*READING TEXT*:
Power Consumption: Who is the king?

Intel promised us better performance per watt, lower energy consumed per instruction, and an overall serious reduction in power consumption with Conroe and its Core 2 line of processors. Compared to its NetBurst predecessors, the Core 2 lineup consumes significantly lower power - but what about compared to AMD?

This is one area that AMD is not standing still in, and just days before Intel's launch AMD managed to get us a couple of its long awaited Energy Efficient Athlon 64 X2 processors that are manufactured to target much lower TDPs than its other X2 processors. AMD sent us its Athlon 64 X2 4600+ Energy Efficient processor which carries a 65W TDP compared to 89W for the regular 4600+. The more interesting CPU is its Athlon 64 X2 3800+ Energy Efficient Small Form Factor CPU, which features an extremely low 35W rating. We've also included the 89W Athlon 64 X2s in this comparison, as well as the 125W Athlon 64 FX-62.

*ENTRIES SHOWN*:

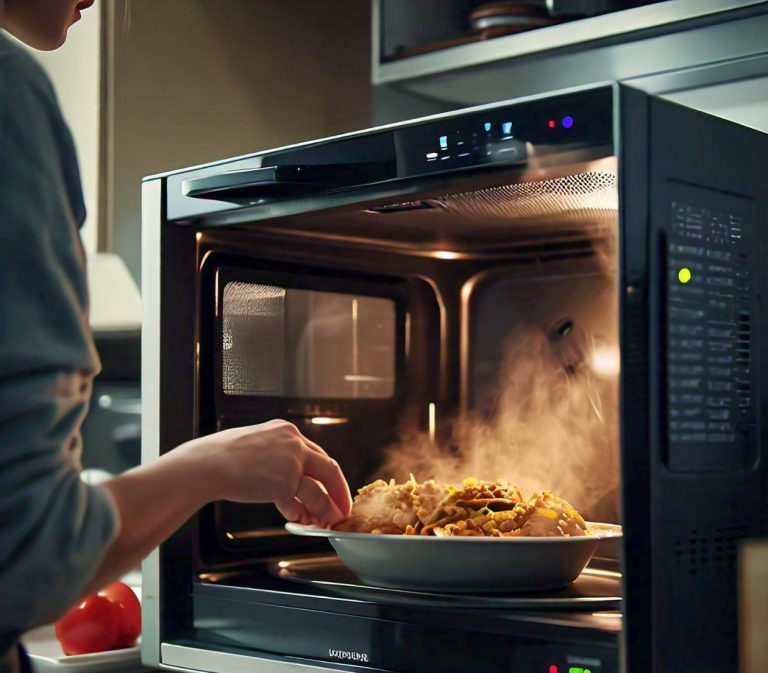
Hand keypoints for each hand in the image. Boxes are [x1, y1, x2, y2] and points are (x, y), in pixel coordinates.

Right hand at [178, 420, 351, 526]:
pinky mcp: (283, 483)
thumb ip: (276, 456)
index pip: (316, 453)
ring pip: (318, 490)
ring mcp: (291, 463)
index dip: (325, 474)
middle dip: (338, 492)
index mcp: (286, 431)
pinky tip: (300, 521)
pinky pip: (299, 504)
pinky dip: (301, 515)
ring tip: (328, 521)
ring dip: (326, 509)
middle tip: (341, 507)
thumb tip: (288, 481)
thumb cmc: (222, 455)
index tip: (331, 486)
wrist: (209, 463)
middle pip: (328, 469)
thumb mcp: (256, 443)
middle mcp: (294, 444)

*YOUR OBJECTIVE*: Could you reproduce the part of the CPU power text above between "This is one" and "Athlon 64 FX-62.", inclusive, word for word?

*WRITTEN ANSWER*:
This is one area that AMD is not standing still in, and just days before Intel's launch AMD managed to get us a couple of its long awaited Energy Efficient Athlon 64 X2 processors that are manufactured to target much lower TDPs than its other X2 processors. AMD sent us its Athlon 64 X2 4600+ Energy Efficient processor which carries a 65W TDP compared to 89W for the regular 4600+. The more interesting CPU is its Athlon 64 X2 3800+ Energy Efficient Small Form Factor CPU, which features an extremely low 35W rating. We've also included the 89W Athlon 64 X2s in this comparison, as well as the 125W Athlon 64 FX-62.